This Sunday marks not only the first of four Sundays of the Advent season, but also the beginning of the new liturgical year. This the Church’s new year — our chance for a spiritual clean slate. Now is the perfect time for “new year’s resolutions” in our prayer practices and a strengthening of some holy habits.
After all, we may be crossing off the days to Christmas, our celebration of the Incarnation, but there is another “coming” that we can’t count on paper chains or calendars with cardboard flaps — the second coming of Christ, of which Jesus himself tells us, “You do not know on which day the Lord will come.”
This is a coming we must continuously prepare for, whether it be the Final Judgment of the world, or of our own soul. Just as the master of the house in the Gospel reading stays awake so as to “not let his house be broken into,” so we have to watch over our souls, on guard against the prowling liar and thief who would like nothing better than to steal our peace, our recollection and our sense of the sacred this season as we reset our spiritual clocks.
Even if we, negligent masters, have become drowsy, slothful or distracted, St. Paul in the second reading is ready to waken us, shaking us out of complacency and sin. “It is the hour now for you to awake from sleep,” he says, “the day is at hand.” What can put us to spiritual sleep? The promise of material pleasures wrapped in shiny bows? The overindulgence of premature celebrations? The stress of trying to create a “perfect” holiday experience? The numbing frenzy of an endless stream of activities?
Maybe this year we can shake off some of these diversions and “throw off the works of darkness,” as if we were flinging open the drapes after a long night. In the brilliance of the coming day, there is no room for the corruption of darkness, even if it is disguised as good. Anything that takes our focus off of the Lord has a false luster. One Advent candle has more true brilliance than a storefront shop window full of merchandise backlit by a streaming gigawatt of power.
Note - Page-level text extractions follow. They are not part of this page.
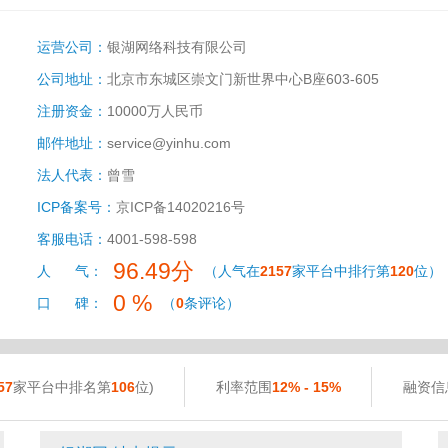
运营公司：
银湖网络科技有限公司
公司地址：
北京市东城区崇文门新世界中心B座603-605
注册资金：
10000万人民币
邮件地址：
service@yinhu.com
法人代表：
曾雪
ICP备案号：
京ICP备14020216号
客服电话：
4001-598-598
96.49分
人 气：
（人气在
2157
家平台中排行第
120
位）
0 %
口 碑：
（
0
条评论）
57
家平台中排名第
106
位)
利率范围
12% - 15%
融资信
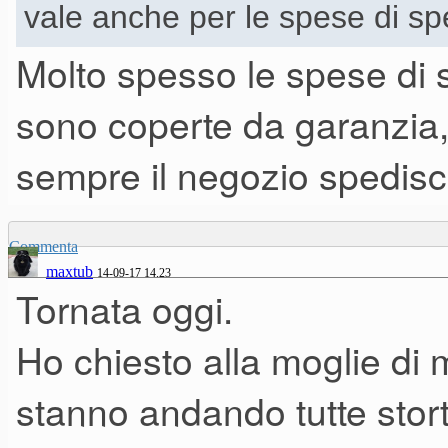
vale anche per le spese di spe
Molto spesso le spese di 
sono coperte da garanzia,
sempre il negozio spedis
Commenta
maxtub
14-09-17 14.23
Tornata oggi.
Ho chiesto alla moglie di
stanno andando tutte stor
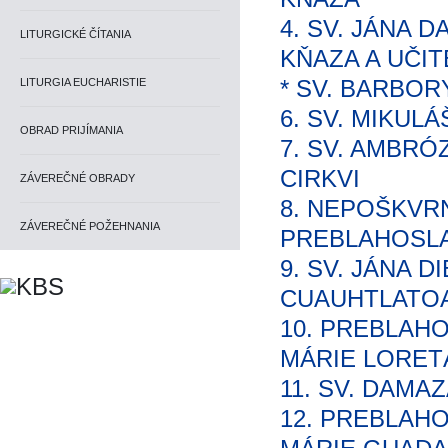
4. SV. JÁNA 
LITURGICKÉ ČÍTANIA
KŇAZA A UČIT
* SV. BARBOR
LITURGIA EUCHARISTIE
6. SV. MIKULÁ
OBRAD PRIJÍMANIA
7. SV. AMBRÓ
CIRKVI
ZÁVEREČNÉ OBRADY
8. NEPOŠKVR
ZÁVEREČNÉ POŽEHNANIA
PREBLAHOSLA
9. SV. JÁNA D
CUAUHTLATOA
10. PREBLAH
MÁRIE LORET
11. SV. DAMAZ
12. PREBLAH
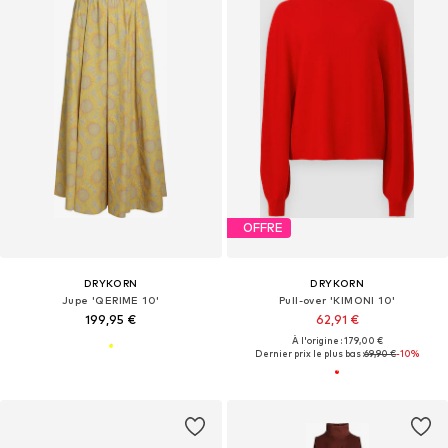
OFFRE
DRYKORN
DRYKORN
Jupe 'QERIME 10'
Pull-over 'KIMONI 10'
199,95 €
62,91 €
À l'origine : 179,00 €
Dernier prix le plus bas :
69,90 €
-10%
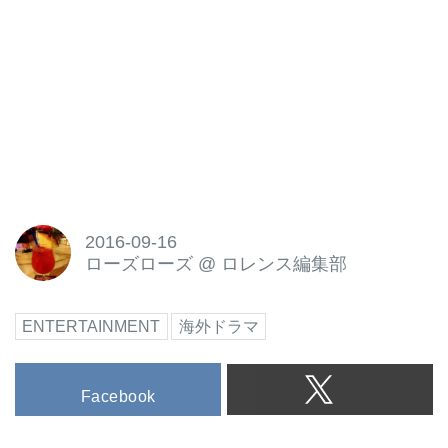
2016-09-16
ローズローズ
@
ロレンス編集部
ENTERTAINMENT
海外ドラマ
Facebook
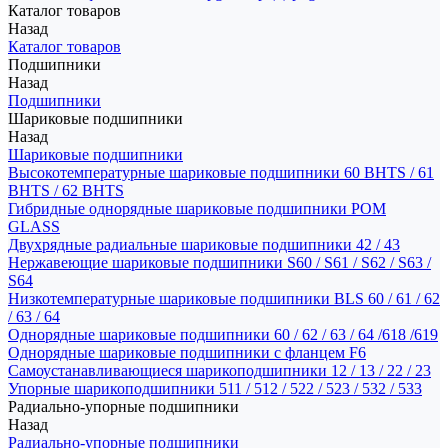
Каталог товаров
Назад
Каталог товаров
Подшипники
Назад
Подшипники
Шариковые подшипники
Назад
Шариковые подшипники
Высокотемпературные шариковые подшипники 60 BHTS / 61
BHTS / 62 BHTS
Гибридные однорядные шариковые подшипники POM
GLASS
Двухрядные радиальные шариковые подшипники 42 / 43
Нержавеющие шариковые подшипники S60 / S61 / S62 / S63 /
S64
Низкотемпературные шариковые подшипники BLS 60 / 61 / 62
/ 63 / 64
Однорядные шариковые подшипники 60 / 62 / 63 / 64 /618 /619
Однорядные шариковые подшипники с фланцем F6
Самоустанавливающиеся шарикоподшипники 12 / 13 / 22 / 23
Упорные шарикоподшипники 511 / 512 / 522 / 523 / 532 / 533
Радиально-упорные подшипники
Назад
Радиально-упорные подшипники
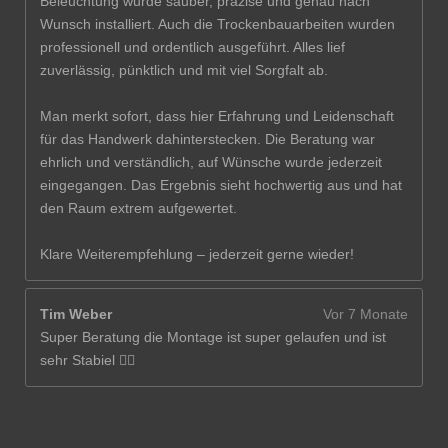
Beleuchtung wurde sauber, präzise und genau nach
Wunsch installiert. Auch die Trockenbauarbeiten wurden
professionell und ordentlich ausgeführt. Alles lief
zuverlässig, pünktlich und mit viel Sorgfalt ab.
Man merkt sofort, dass hier Erfahrung und Leidenschaft
für das Handwerk dahinterstecken. Die Beratung war
ehrlich und verständlich, auf Wünsche wurde jederzeit
eingegangen. Das Ergebnis sieht hochwertig aus und hat
den Raum extrem aufgewertet.
Klare Weiterempfehlung – jederzeit gerne wieder!
Tim Weber
Vor 7 Monate
Super Beratung die Montage ist super gelaufen und ist
sehr Stabiel 👍🏽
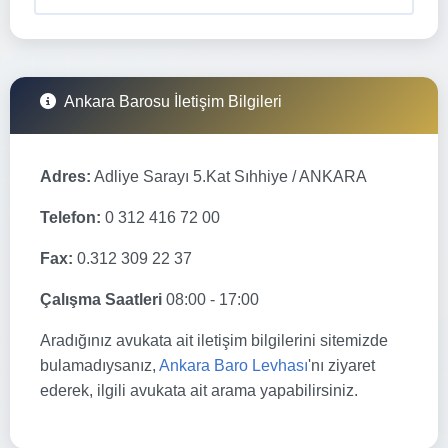
Ankara Barosu İletişim Bilgileri
Adres:
Adliye Sarayı 5.Kat Sıhhiye / ANKARA
Telefon:
0 312 416 72 00
Fax:
0.312 309 22 37
Çalışma Saatleri
08:00 - 17:00
Aradığınız avukata ait iletişim bilgilerini sitemizde
bulamadıysanız,
Ankara Baro Levhası
'nı ziyaret
ederek, ilgili avukata ait arama yapabilirsiniz.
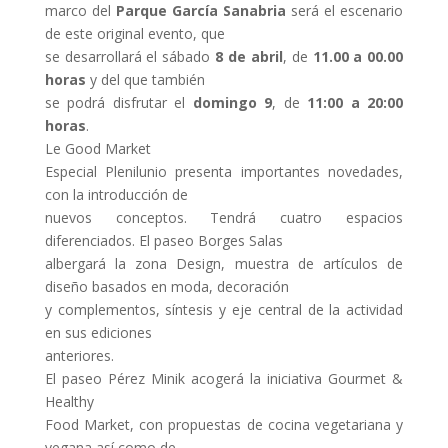
marco del
Parque García Sanabria
será el escenario
de este original evento, que
se desarrollará el sábado
8 de abril
, de
11.00 a 00.00
horas
y del que también
se podrá disfrutar el
domingo 9
, de
11:00 a 20:00
horas
.
Le Good Market
Especial Plenilunio presenta importantes novedades,
con la introducción de
nuevos conceptos. Tendrá cuatro espacios
diferenciados. El paseo Borges Salas
albergará la zona Design, muestra de artículos de
diseño basados en moda, decoración
y complementos, síntesis y eje central de la actividad
en sus ediciones
anteriores.
El paseo Pérez Minik acogerá la iniciativa Gourmet &
Healthy
Food Market, con propuestas de cocina vegetariana y
vegana así como de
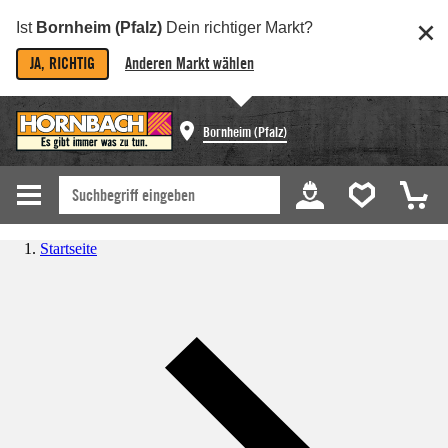
Ist
Bornheim (Pfalz)
Dein richtiger Markt?
JA, RICHTIG
Anderen Markt wählen
Bornheim (Pfalz)
Startseite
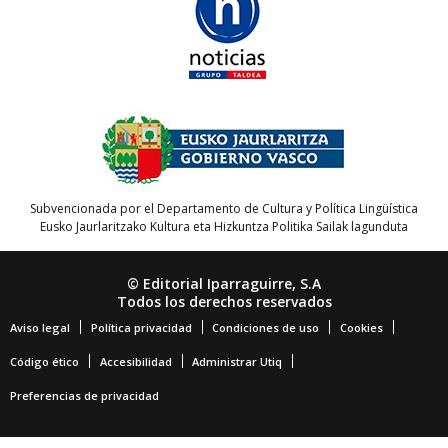
Subvencionada por el Departamento de Cultura y Política Lingüística
Eusko Jaurlaritzako Kultura eta Hizkuntza Politika Sailak lagunduta
© Editorial Iparraguirre, S.A
Todos los derechos reservados
Aviso legal
Política privacidad
Condiciones de uso
Cookies
Código ético
Accesibilidad
Administrar Utiq
Preferencias de privacidad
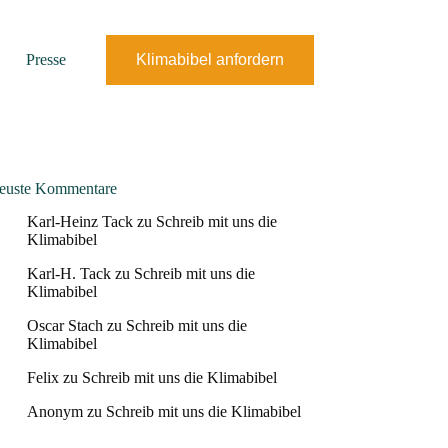
Presse
Klimabibel anfordern
euste Kommentare
Karl-Heinz Tack
zu
Schreib mit uns die
Klimabibel
Karl-H. Tack
zu
Schreib mit uns die
Klimabibel
Oscar Stach
zu
Schreib mit uns die
Klimabibel
Felix
zu
Schreib mit uns die Klimabibel
Anonym
zu
Schreib mit uns die Klimabibel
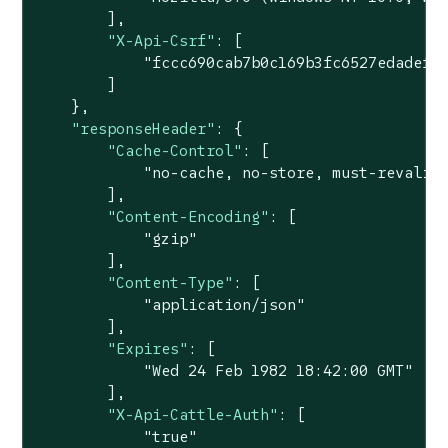
        ],

"X-Api-Csrf"
: [

"fccc690cab7b0c169b3fc6527edadef3
        ]

    },

"responseHeader"
: {

"Cache-Control"
: [

"no-cache, no-store, must-revalid
        ],

"Content-Encoding"
: [

"gzip"
        ],

"Content-Type"
: [

"application/json"
        ],

"Expires"
: [

"Wed 24 Feb 1982 18:42:00 GMT"
        ],

"X-Api-Cattle-Auth"
: [

"true"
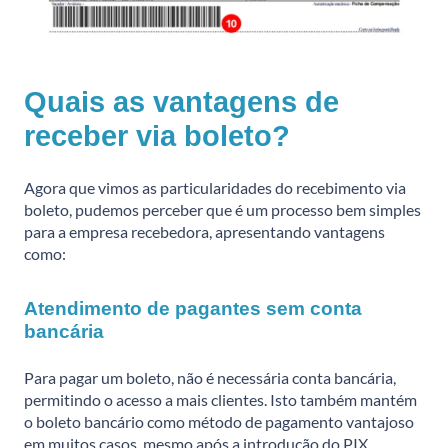
Quais as vantagens de
receber via boleto?
Agora que vimos as particularidades do recebimento via
boleto, pudemos perceber que é um processo bem simples
para a empresa recebedora, apresentando vantagens
como:
Atendimento de pagantes sem conta
bancária
Para pagar um boleto, não é necessária conta bancária,
permitindo o acesso a mais clientes. Isto também mantém
o boleto bancário como método de pagamento vantajoso
em muitos casos, mesmo após a introdução do PIX.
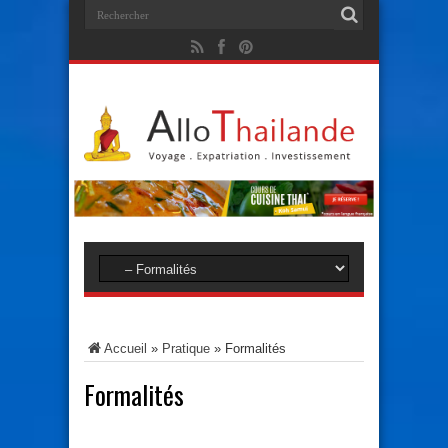
Accueil
»
Pratique
»
Formalités
Formalités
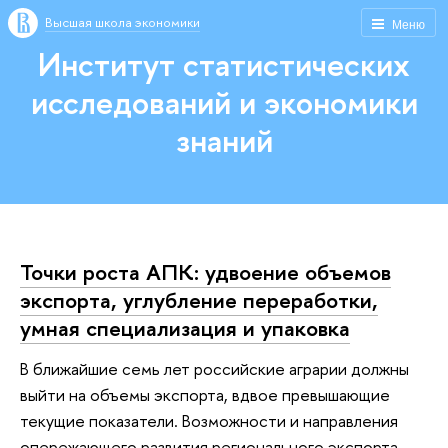
Высшая школа экономики
Меню
Институт статистических
исследований и экономики
знаний
Точки роста АПК: удвоение объемов
экспорта, углубление переработки,
умная специализация и упаковка
В ближайшие семь лет российские аграрии должны
выйти на объемы экспорта, вдвое превышающие
текущие показатели. Возможности и направления
опережающего развития регионального экспорта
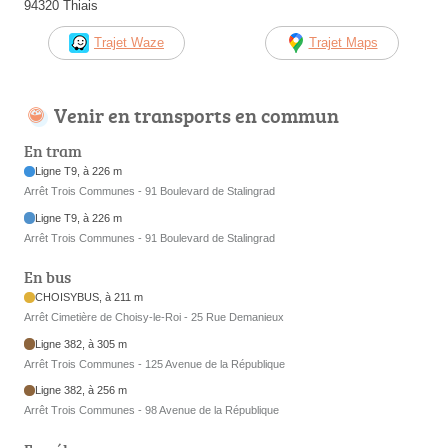
94320 Thiais
Trajet Waze
Trajet Maps
Venir en transports en commun
En tram
Ligne T9, à 226 m
Arrêt Trois Communes - 91 Boulevard de Stalingrad
Ligne T9, à 226 m
Arrêt Trois Communes - 91 Boulevard de Stalingrad
En bus
CHOISYBUS, à 211 m
Arrêt Cimetière de Choisy-le-Roi - 25 Rue Demanieux
Ligne 382, à 305 m
Arrêt Trois Communes - 125 Avenue de la République
Ligne 382, à 256 m
Arrêt Trois Communes - 98 Avenue de la République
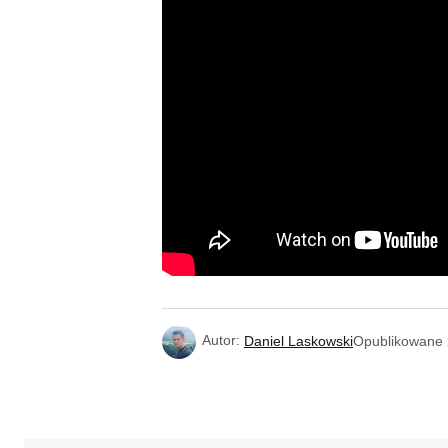
Autor:
Daniel Laskowski
Opublikowane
The world doesn’t even know its own darkness, carrying on, oblivious to the countdown. “As it was in the days of Noah, so it will be at the coming of the Son of Man,” Jesus warns his disciples. Scripture describes those days as “corrupt” and “filled with violence” and continual evil and total depravity (Genesis 6:5-12), and we don’t need to look far in our own time to imagine what it may have been like.
But if we have the “armor of light,” then we also have the mission to dissolve the artificial lights of the world that only serve to throw longer shadows. We have the opportunity to carry the true light of the Gospel into the darkness of broken lives and invite them to come with us this Advent, saying with Isaiah, “Come, let us climb the Lord’s mountain, to the house of the God of Jacob, that he may instruct us in his ways, and we may walk in his paths.”
“Let us walk in the light of the Lord!”